PROBLEM TO SOLVE:
Read the records beneath this task and copy every line that contains the string "down".

-- RECORD SET follows --

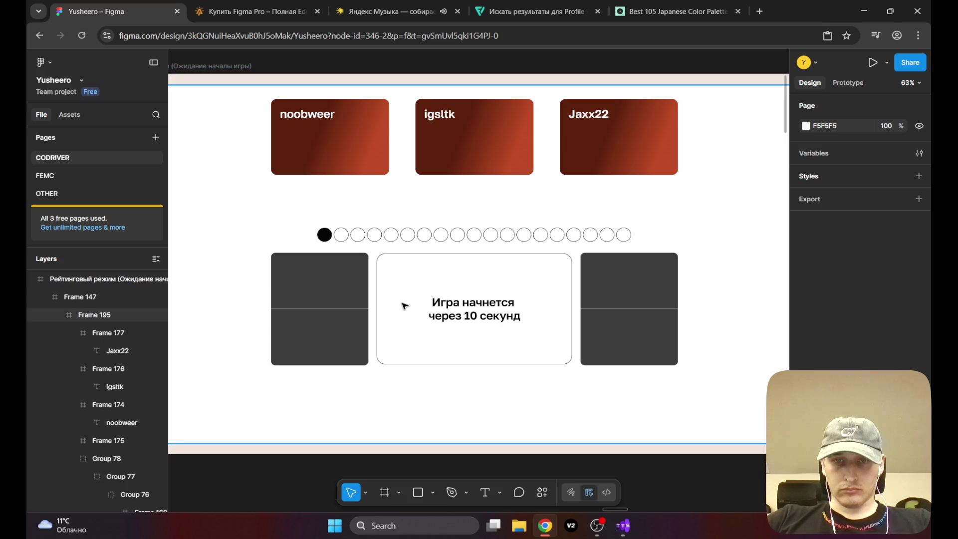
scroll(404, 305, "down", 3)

-- RECORD SET concluded --
-- RECORD SET follows --

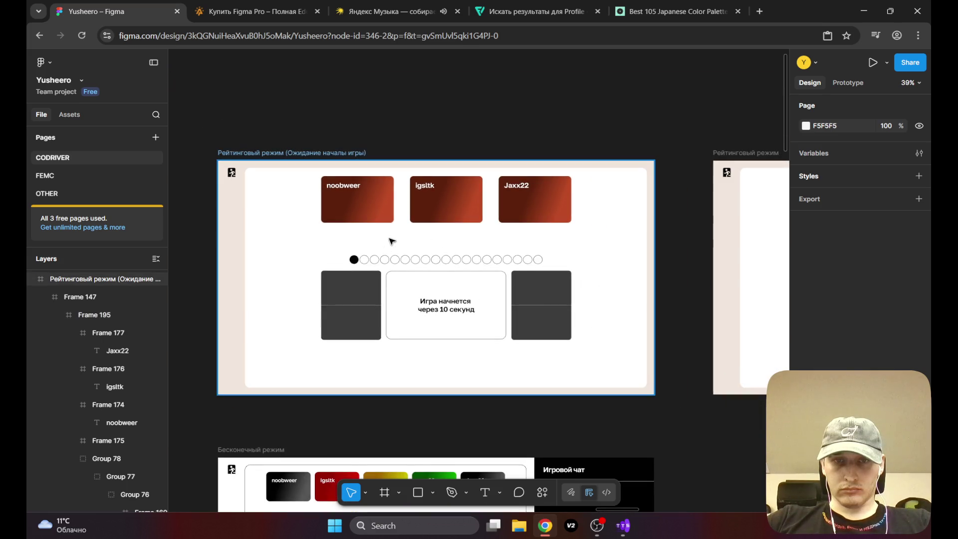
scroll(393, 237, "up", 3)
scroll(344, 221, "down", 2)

-- RECORD SET concluded --
-- RECORD SET follows --

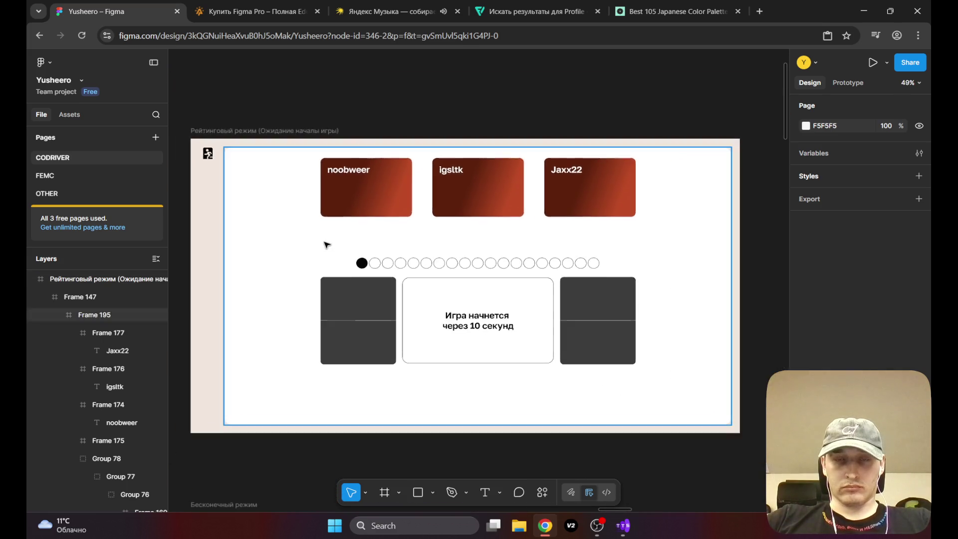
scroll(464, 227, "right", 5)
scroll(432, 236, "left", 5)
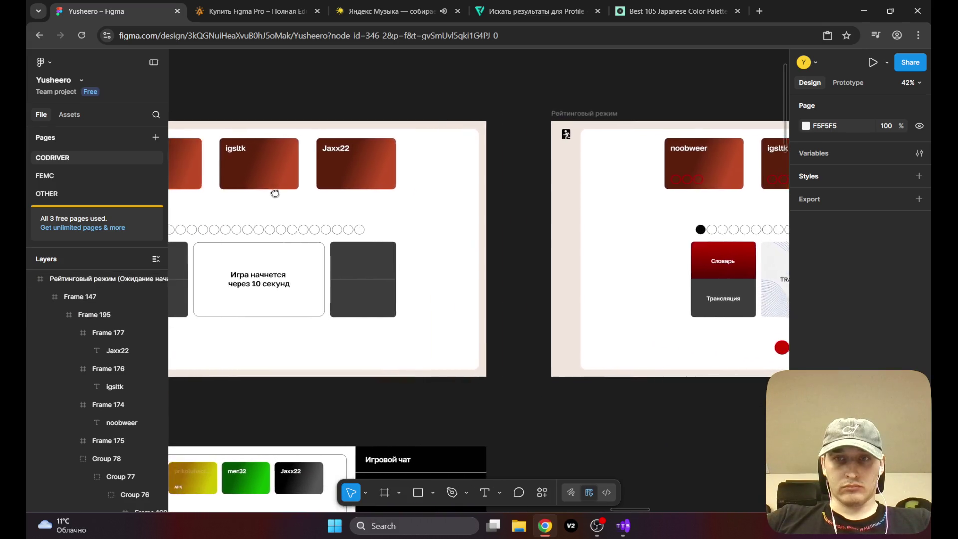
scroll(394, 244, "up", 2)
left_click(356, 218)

-- RECORD SET concluded --

TASK OUTPUT:
scroll(404, 305, "down", 3)
scroll(344, 221, "down", 2)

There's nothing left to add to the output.